The Andalusian chief of public works and housing, Elena Cortés, on Thursday called on the central government to organize a conference involving all the regions to debate the burning issue of evictions.
She also hoped the conference would give the Andalusian regional government the opportunity to explain in detail the new decree on social housing it approved on Tuesday, under which it plans to seize the homes of the needyiest families subject to eviction for up to three years.
Cortés said the central administration has a “golden opportunity” to advance in the same direction by passing the Popular Legislative Initiative on evictions presented in Congress by the Mortgage Victims Platform, which supports dation in payment — canceling a mortgage by handing back the keys to the bank — social housing, changes to mortgage laws and civil lawsuits, and the halting of eviction procedures.

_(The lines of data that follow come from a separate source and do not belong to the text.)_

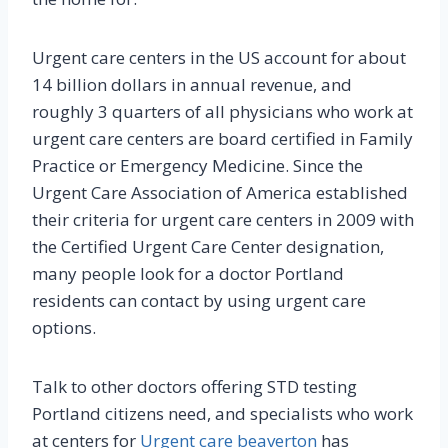
Urgent care centers in the US account for about
14 billion dollars in annual revenue, and
roughly 3 quarters of all physicians who work at
urgent care centers are board certified in Family
Practice or Emergency Medicine. Since the
Urgent Care Association of America established
their criteria for urgent care centers in 2009 with
the Certified Urgent Care Center designation,
many people look for a doctor Portland
residents can contact by using urgent care
options.
Talk to other doctors offering STD testing
Portland citizens need, and specialists who work
at centers for
Urgent care beaverton
has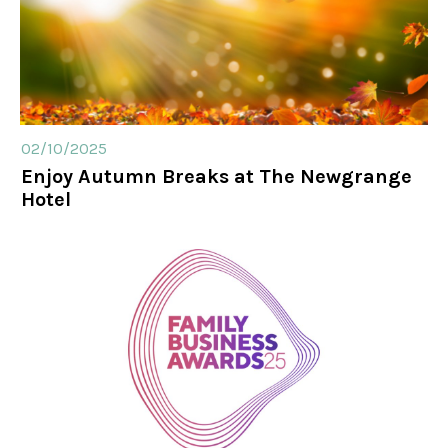
02/10/2025
Enjoy Autumn Breaks at The Newgrange
Hotel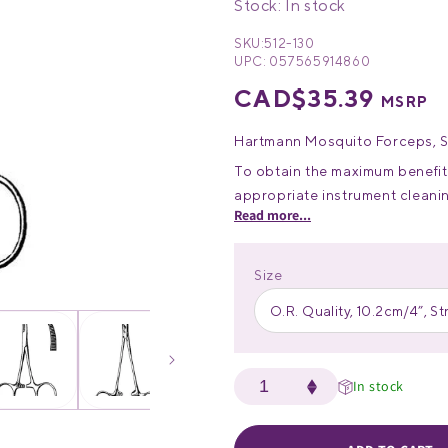
Stock: In stock
SKU:
512-130
UPC:
057565914860
Regular
CAD$35.39
MSRP
price
Hartmann Mosquito Forceps, Stra
To obtain the maximum benefit 
appropriate instrument clean
Read more...
Please consult our Guide for ca
surgical instruments.
Size
O.R. Quality, 10.2cm/4”, St
In stock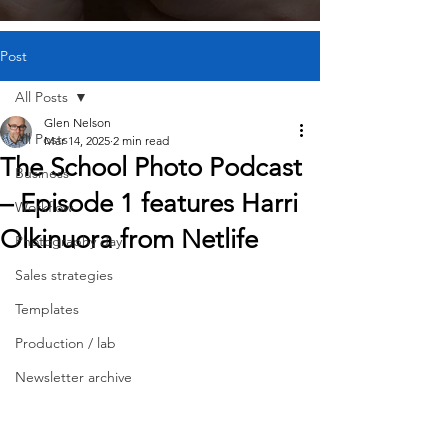
Post
All Posts
Glen Nelson
All Posts
Mar 14, 2025
2 min read
The School Photo Podcast
Business
– Episode 1 features Harri
Workflow
Olkinuora from Netlife
Photography day
Sales strategies
Templates
Production / lab
Newsletter archive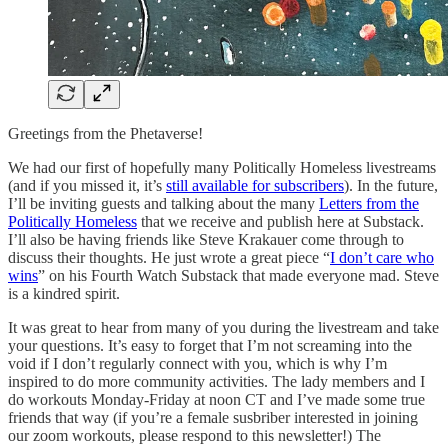
Greetings from the Phetaverse!
We had our first of hopefully many Politically Homeless livestreams
(and if you missed it, it’s
still available for subscribers
). In the future,
I’ll be inviting guests and talking about the many
Letters from the
Politically Homeless
that we receive and publish here at Substack.
I’ll also be having friends like Steve Krakauer come through to
discuss their thoughts. He just wrote a great piece “
I don’t care who
wins
” on his Fourth Watch Substack that made everyone mad. Steve
is a kindred spirit.
It was great to hear from many of you during the livestream and take
your questions. It’s easy to forget that I’m not screaming into the
void if I don’t regularly connect with you, which is why I’m
inspired to do more community activities. The lady members and I
do workouts Monday-Friday at noon CT and I’ve made some true
friends that way (if you’re a female susbriber interested in joining
our zoom workouts, please respond to this newsletter!) The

Cortés explained the region’s new social housing decree would come into effect on Friday, allowing eligible families to apply for a temporary seizure of their home at one of the housing protection offices it opened in Andalusia‘s various provincial capitals last October.
The regional government calculates that 200 Andalusian families could benefit from the first phase of the temporary seizure plan — the number who have already requested protection against eviction at the offices.
According to a study released by the College of Property Registrars on Thursday, 30,034 first homes were taken over by banks in Spain in 2012 — or 115 a day.